(Data entries)
☆ ☆ ☆ ☆ ☆ ☆ ☆

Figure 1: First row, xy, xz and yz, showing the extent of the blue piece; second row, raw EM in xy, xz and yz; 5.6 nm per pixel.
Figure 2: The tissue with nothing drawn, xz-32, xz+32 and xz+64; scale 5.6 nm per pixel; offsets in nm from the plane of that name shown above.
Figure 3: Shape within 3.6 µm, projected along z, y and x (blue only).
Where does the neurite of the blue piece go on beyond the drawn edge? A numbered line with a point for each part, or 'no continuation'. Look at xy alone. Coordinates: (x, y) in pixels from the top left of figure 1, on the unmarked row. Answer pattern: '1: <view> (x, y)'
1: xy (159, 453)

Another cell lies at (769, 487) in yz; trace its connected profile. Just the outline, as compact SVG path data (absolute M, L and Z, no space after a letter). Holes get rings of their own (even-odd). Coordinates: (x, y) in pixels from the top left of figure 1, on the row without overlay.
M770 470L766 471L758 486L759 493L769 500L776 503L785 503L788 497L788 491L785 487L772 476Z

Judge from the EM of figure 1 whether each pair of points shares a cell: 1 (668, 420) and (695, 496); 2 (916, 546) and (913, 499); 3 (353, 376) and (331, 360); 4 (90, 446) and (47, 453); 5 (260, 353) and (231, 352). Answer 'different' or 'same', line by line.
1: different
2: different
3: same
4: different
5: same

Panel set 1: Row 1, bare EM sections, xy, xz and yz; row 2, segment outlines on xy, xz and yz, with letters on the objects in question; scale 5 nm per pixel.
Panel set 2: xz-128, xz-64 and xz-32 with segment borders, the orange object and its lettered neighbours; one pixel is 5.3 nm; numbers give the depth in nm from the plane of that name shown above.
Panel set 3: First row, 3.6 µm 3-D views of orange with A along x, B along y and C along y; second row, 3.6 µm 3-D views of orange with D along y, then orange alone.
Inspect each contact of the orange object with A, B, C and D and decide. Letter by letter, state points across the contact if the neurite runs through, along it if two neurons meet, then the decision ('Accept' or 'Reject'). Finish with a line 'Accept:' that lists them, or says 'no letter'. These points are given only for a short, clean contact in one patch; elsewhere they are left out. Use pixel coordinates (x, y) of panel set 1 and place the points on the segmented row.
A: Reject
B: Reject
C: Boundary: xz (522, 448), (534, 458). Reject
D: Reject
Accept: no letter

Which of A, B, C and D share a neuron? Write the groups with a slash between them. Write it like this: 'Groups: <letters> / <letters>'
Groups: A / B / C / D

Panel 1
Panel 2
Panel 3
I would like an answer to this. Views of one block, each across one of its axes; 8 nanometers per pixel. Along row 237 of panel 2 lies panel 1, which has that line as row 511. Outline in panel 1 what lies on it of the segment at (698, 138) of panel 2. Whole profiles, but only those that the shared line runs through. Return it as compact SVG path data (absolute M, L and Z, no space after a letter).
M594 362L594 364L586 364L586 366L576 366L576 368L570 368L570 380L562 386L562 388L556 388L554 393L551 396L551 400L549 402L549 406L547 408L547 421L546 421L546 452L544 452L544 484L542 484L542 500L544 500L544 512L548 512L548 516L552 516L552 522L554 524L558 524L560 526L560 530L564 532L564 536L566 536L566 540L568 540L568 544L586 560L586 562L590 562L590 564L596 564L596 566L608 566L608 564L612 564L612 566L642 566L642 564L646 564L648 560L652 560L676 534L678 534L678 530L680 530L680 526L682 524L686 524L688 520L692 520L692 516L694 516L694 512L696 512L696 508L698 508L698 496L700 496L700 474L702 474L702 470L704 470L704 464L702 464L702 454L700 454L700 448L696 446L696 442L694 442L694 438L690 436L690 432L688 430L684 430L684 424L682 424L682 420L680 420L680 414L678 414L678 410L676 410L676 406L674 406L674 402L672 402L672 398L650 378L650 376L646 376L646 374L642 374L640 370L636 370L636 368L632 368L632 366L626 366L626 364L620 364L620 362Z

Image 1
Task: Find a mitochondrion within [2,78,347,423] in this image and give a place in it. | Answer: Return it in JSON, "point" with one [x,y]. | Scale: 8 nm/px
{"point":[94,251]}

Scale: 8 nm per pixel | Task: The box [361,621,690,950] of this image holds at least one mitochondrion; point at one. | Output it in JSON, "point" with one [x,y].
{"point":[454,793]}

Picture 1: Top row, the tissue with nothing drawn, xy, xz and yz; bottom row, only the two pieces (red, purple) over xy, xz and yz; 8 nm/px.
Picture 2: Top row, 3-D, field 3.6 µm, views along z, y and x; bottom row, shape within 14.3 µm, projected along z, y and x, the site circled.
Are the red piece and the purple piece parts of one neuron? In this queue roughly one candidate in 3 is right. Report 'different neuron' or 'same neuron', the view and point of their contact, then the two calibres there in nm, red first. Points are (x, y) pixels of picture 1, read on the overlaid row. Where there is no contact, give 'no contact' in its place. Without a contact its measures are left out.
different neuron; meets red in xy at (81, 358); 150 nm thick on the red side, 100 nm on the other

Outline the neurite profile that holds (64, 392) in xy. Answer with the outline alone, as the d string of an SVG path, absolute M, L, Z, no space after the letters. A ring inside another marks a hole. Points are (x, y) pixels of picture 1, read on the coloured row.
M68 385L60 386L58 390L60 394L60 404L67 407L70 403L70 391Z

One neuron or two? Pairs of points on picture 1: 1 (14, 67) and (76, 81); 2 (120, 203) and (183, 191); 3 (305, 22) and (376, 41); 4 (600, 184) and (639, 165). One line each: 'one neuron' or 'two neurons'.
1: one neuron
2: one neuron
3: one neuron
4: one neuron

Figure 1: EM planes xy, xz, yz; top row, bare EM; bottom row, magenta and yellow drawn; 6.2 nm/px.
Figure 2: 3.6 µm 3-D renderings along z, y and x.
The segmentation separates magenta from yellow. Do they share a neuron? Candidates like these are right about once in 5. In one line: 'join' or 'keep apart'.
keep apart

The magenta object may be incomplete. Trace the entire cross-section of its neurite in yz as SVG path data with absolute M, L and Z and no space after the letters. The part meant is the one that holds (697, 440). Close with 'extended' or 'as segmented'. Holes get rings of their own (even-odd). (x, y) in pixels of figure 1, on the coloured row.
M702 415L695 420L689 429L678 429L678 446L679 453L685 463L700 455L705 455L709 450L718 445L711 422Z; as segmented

☆ ☆ ☆ ☆ ☆ ☆ ☆

▶ EXERCISE
Scan the lines above for the word "second" and copy every one where it occurs.

▶ YOUR RESPONSE
Figure 1: First row, xy, xz and yz, showing the extent of the blue piece; second row, raw EM in xy, xz and yz; 5.6 nm per pixel.
Panel set 3: First row, 3.6 µm 3-D views of orange with A along x, B along y and C along y; second row, 3.6 µm 3-D views of orange with D along y, then orange alone.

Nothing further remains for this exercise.